What you need to do:
How many lines in the material below contain the string "from"? Reply with the number alone.

(Extracted data entries)
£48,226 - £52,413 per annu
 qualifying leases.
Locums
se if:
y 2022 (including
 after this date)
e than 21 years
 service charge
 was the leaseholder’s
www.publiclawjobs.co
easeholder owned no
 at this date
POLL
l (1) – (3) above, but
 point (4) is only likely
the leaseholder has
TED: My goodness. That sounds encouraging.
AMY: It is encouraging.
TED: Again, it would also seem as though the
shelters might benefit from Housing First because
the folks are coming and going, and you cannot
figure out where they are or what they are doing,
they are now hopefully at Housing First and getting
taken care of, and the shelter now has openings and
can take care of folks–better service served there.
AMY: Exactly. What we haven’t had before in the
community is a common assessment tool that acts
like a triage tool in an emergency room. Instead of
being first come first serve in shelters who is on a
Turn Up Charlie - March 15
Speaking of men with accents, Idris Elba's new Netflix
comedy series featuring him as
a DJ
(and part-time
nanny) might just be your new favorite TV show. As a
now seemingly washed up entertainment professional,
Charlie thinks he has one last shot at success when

---

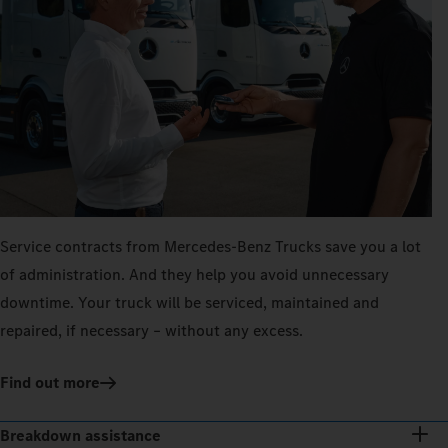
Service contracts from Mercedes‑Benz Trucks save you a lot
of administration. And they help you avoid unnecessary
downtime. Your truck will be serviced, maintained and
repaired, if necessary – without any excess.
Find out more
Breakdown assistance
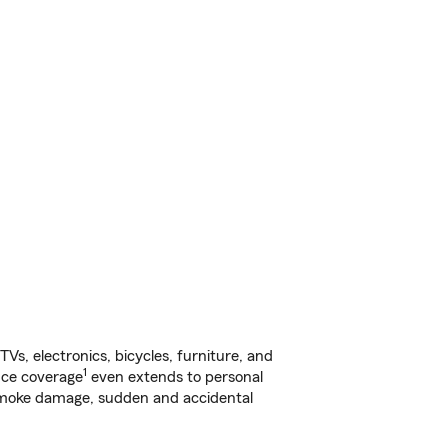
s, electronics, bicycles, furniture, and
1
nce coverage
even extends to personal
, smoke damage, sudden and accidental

Your solution:
2